Peut-on parler de réel confort ? Le Open U.P. n’est pas « tape-cul », mais il nécessite quand même de rouler à une certaine vitesse pour se révéler complètement. A faible allure, il peut donner l’impression de buter un peu sur les reliefs du sol. Mais dès qu’on hausse le rythme, il donne l’impression de se mettre à flotter sur les obstacles car son cadre arrive dans sa zone de confort à lui. Cette zone où il se déforme de manière optimale pour arrondir les reliefs et pour préserver le pilote afin de lui permettre de garder longtemps un rythme élevé.

Bref, il faut quand même un petit niveau physique de base pour profiter pleinement de cette machine. Et si la version Adventure peut être chargée de bagages, ce sera dans l’optique de voyager rapidement, avec une philosophie plus sportive que nez au vent.

On peut par contre regretter que Open ait limité la compatibilité des pneus à 46 mm de largeur seulement, car des pneus de 50 mm sont de plus en plus courants et offrent de vrais avantages tant au niveau du confort que du rendement sur terrain cassant et hors asphalte en règle générale. D’autant plus si on est chargé de bagages. Et cela aurait aussi amélioré le dégagement dans la boue, qui est tout juste avec les pneus de 44 mm de notre modèle d’essai.

A propos de vent, sent-on que ce vélo est aéro ? C’est toujours délicat de se prononcer de manière ferme sans données chiffrées et scientifiques, mais le fait est que le Open U.P. 2.0 est (aussi) très à l’aise pour rouler très vite sur le plat. Seuls ses pneus le ralentissent un peu, mais il est possible de rouler très vite pendant très longtemps et on peut facilement se prendre pour un TGV à son guidon.

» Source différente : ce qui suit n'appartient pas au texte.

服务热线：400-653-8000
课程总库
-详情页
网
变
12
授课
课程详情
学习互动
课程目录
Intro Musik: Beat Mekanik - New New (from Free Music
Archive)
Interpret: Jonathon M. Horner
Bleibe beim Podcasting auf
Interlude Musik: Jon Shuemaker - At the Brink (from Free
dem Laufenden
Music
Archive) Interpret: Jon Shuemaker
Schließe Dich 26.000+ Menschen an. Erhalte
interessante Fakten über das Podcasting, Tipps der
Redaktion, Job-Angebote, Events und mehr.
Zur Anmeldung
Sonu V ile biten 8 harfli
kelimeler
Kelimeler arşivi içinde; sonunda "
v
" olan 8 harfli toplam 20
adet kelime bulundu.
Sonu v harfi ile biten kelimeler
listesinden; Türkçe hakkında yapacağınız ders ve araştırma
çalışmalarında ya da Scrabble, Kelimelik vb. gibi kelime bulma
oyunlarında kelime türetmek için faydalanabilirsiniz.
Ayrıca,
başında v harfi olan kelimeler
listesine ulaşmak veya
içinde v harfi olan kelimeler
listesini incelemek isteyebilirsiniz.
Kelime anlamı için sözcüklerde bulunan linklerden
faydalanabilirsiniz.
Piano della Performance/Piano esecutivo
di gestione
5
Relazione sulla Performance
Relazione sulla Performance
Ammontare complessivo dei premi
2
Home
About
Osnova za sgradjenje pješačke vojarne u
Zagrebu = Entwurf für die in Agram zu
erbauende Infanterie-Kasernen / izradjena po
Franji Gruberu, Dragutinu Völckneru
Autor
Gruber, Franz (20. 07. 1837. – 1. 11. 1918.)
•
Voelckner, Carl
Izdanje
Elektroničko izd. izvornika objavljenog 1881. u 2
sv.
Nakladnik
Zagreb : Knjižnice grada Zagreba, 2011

En descente, la géométrie assez classique et plutôt proche d’un vélo de route pouvait nous faire peur sur papier, mais nous avons été vite rassurés sur le terrain. Le Open U.P. 2.0 n’est pas un « petit VTT rigide » comme peuvent l’être certains vélos de gravel très capables dans les descentes techniques, mais il sait se montrer stable et rassurant à haute vitesse. Il faut vraiment que ce soit très cassant pour qu’on doive réduire le rythme. Et la fourche encaisse bien, tout comme le cintre, qui a une rigidité aussi bien dosée que le cadre.

Surtout, il est très amusant dans les singletracks sinueux sur sol plutôt lisse, où sa direction très réactive est un atout. Nous aurions juste aimé un poste de pilotage un peu plus large. Sur un taille M pour un pilote de 178 cm, un cintre en 400 mm nous semble plus approprié que le 380 mm monté ici. Comme il est possible de choisir à la commande, nous vous donnons cette info pour vous aider à faire le bon choix.

Nous avons aussi été très agréablement surpris par les roues Enve. Au départ conçues pour la route, elles se sont montrées plutôt tolérantes malgré leurs jantes hautes, et aussi bien assez solides pour un usage gravel. Nous ne les avons pas épargnées et elles s’en sont sorties sans la moindre égratignure. Leur tarif est très élevé, mais elles assurent sur le terrain.

Verdict

Open conçoit des vélos avec un parti-pris assumé, et c’est tant mieux ! Ce n’est pas le plus confortable, et il y a des vélos de gravel plus à l’aise dans le technique que lui, mais c’est par contre une machine hyper rapide, légère et performante qui comblera ceux qui veulent faire de chaque sortie un moment unique. Car le Open U.P. 2.0 ne se roule pas simplement, il se pilote, il se vit, et il vous fait vivre de belles émotions à chaque relance, à chaque section sinueuse, à chaque bout droit où vous pouvez mettre les watts. A son guidon, on ne recherche pas la perfection, mais l’émotion. Et pour cela, on est servi ! On aurait juste apprécié qu’il soit compatible avec des pneus de plus grosse section, car on pense que cela aurait élargi son champ d’action et augmenté encore le plaisir sur certains types de terrains.